Ojciec Mateusz (English: Father Matthew) is a Polish television drama series, which has aired on TVP1 since November 11, 2008. It is a Polish version of the Italian detective series Don Matteo broadcast in Italy by Rai Uno.

The show is set in the town of Sandomierz, although scenes in the church are recorded in Glinianka near Otwock, the vicarage in Anin in Warsaw, and the office of the bishop is filmed in the Nieborów Palace. In the fourth series, some episodes take place outside of Sandomierz, including in Kielce, Bałtów, Krzyżtopór, Busko-Zdrój and Opatów, as well as Ćmielów, Wąchock and Zalew Sielpia.

Plot
The series shows the adventures of a Roman Catholic priest who, after returning to Poland from a mission to Belarus, is sent to work in a small parish in Sandomierz. As a pastor, together with a friendly policeman, he solves mysteries and gives help to his parishioners, as well as all those who are in need. Each episode is a separate story.

Main characters
 Father Mateusz Żmigrodzki (Artur Żmijewski) – a Catholic priest. After years of working in Belarus, he returns to Poland and takes a job as a priest in Sandomierz. He has a unique talent for solving crimes, which leads him to delve into many mysteries. He is extremely brilliant, intelligent and perceptive. In episodes in which he doesn't help to solve the case, he is often seen absolving the offender just before he or she gets arrested.
 Deputy Inspector Orest Możejko (Piotr Polk) - a police inspector. He is overbearing and always convinced he is right about his cases. He was initially skeptical about Father Mateusz's talents. He is a non-practicing Catholic atheist.
 Aspirant Mieczysław Nocul  (Michał Piela) - an Aspirant in the police and one of Orest Możejko's staff. At the beginning of the show he was a junior policeman, but has been gradually been promoted. He is a friend of Father Mateusz and co-operates with him, and in some episodes he actually solves the cases himself separately from Father Mateusz, meeting him as he tried to make the offender acknowledge their guilt and repent.
 Natalia Borowik (Kinga Preis)  - housekeeper at Father Mateusz's rectory. Grumpy, funny, loyal and devoted to the priest. Her musings often bring Father Mateusz inspiration for solving criminal problems.
 The Bishop (Sławomir Orzechowski) - the bishop of the diocese. He has known Father Mateusz for years and after Father Mateusz's return to Poland entrusts him with his new role in Sandomierz. Despite reports on the unconventional behaviour of Father Mateusz, often fuelled by the secretary - Father Jacek - he has full confidence in Father Mateusz and turns a blind eye to his detective work, although Mateusz does not overstep his boundaries and takes his job as a Catholic priest above everything else.

--- MATERIAL FOR THIS EXERCISE ---
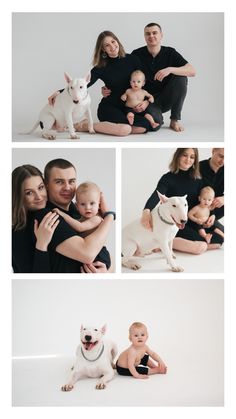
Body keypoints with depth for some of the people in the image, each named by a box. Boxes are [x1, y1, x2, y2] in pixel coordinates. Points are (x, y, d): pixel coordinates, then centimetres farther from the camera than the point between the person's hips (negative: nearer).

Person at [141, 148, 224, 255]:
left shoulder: (197, 180, 7)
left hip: (194, 223, 7)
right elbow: (156, 196, -27)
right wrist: (146, 211, -48)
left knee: (219, 240, -10)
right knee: (200, 246, -26)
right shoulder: (168, 178, -10)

--- INSTRUCTIONS ---
**A.** Name every actor listed among the main characters in the Ojciec Mateusz text.
**B.** Copy the records verbatim, starting with the line containing "right elbow: (156, 196, -27)" and running down to the final line of the records, both included.
The text and the records were taken from unrelated sources.

--- RESULTS OF THE TASKS ---
**A.** Artur Żmijewski, Piotr Polk, Michał Piela, Kinga Preis, Sławomir Orzechowski

**B.**
right elbow: (156, 196, -27)
right wrist: (146, 211, -48)
left knee: (219, 240, -10)
right knee: (200, 246, -26)
right shoulder: (168, 178, -10)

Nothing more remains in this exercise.